On néglige trop souvent les légumineuses qui sont pourtant des petites bombes nutritives. Associées à des légumes et des céréales, elles équilibrent facilement à moindre coût, un repas en pouvant remplacer de temps à autre les protéines animales.

Comment cuisiner ?

La consommation des légumineuses s’anticipe puisqu’il faut d’abord les faire germer en plaçant les graines (pois chiches, lentilles, haricots blancs…) pendant 12 heures dans l’eau, à température ambiante, les égoutter et les rincer, matin et soir, pendant deux jours environ. Quand le germe est visible, elles sont enfin prêtes à être consommées. Il faut alors les faire cuire très rapidement.

Quelles viandes ou protéines, et quels poissons ?

Si on consomme moins de protéines animales pour être en forme, on mise sur une qualité irréprochable. Côté ration, on prévoit au menu en moyenne 100 g de protéines par jour.  

Côté poisson, on opte pour la fraicheur autour des petits poissons gras de mer (sardines, maquereau, anchois, hareng…), des poissons d’eau douce avec un label rouge et on privilégie aussi évidemment des poissons de saison.
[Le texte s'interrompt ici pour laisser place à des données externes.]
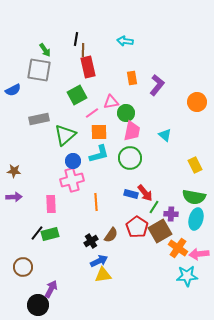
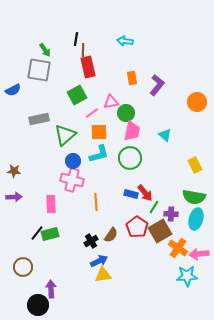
pink cross at (72, 180): rotated 30 degrees clockwise
purple arrow at (51, 289): rotated 30 degrees counterclockwise
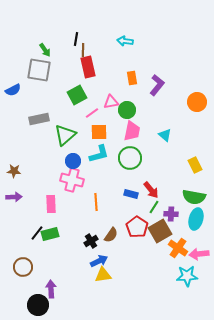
green circle at (126, 113): moved 1 px right, 3 px up
red arrow at (145, 193): moved 6 px right, 3 px up
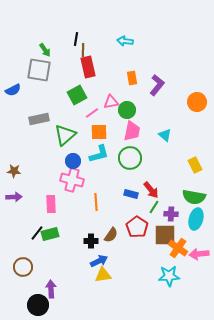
brown square at (160, 231): moved 5 px right, 4 px down; rotated 30 degrees clockwise
black cross at (91, 241): rotated 32 degrees clockwise
cyan star at (187, 276): moved 18 px left
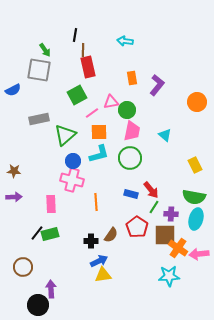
black line at (76, 39): moved 1 px left, 4 px up
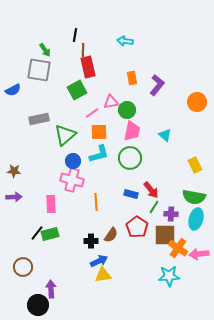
green square at (77, 95): moved 5 px up
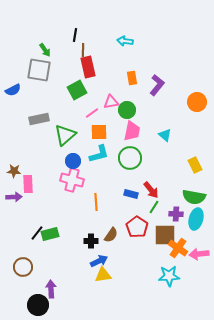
pink rectangle at (51, 204): moved 23 px left, 20 px up
purple cross at (171, 214): moved 5 px right
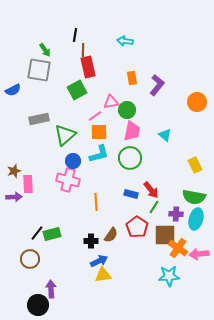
pink line at (92, 113): moved 3 px right, 3 px down
brown star at (14, 171): rotated 24 degrees counterclockwise
pink cross at (72, 180): moved 4 px left
green rectangle at (50, 234): moved 2 px right
brown circle at (23, 267): moved 7 px right, 8 px up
En automne et hiver : rouget, mulet, maquereau, lotte, saint-jacques, églefin, lieu, huitres, langoustine, bar…)

Côté viande, on favorise les viandes blanches (poulet et dinde) en se réservant une viande rouge une fois par semaine minimum.

Comment cuisiner ?

On opte pour une cuisson douce, en basse température, au four à 85*C et on sublime avec une bonne marinade aromatique en fonction de la pièce à cuire.

Quelles huiles ?

Jouissant d’une mauvaise réputation, l’huile doit pourtant faire partie de notre régime alimentaire, même (et surtout) quand on fait attention à sa ligne. La bonne consommation journalière d’acides gras tournerait en moyenne autour des 25 grammes (l’équivalent de 4 cuillères à soupe). Pour équilibrer ses apports, on fait évidemment les bons choix en différenciant surtout les huiles qu’on destine à la cuisson (l’huile d’olive et la graisse de coco de première pression à froid) de celles qu’on consomme crues. Et on suit le conseil de les conserver au réfrigérateur et en les consommant dans les six qui suivent leur ouverture.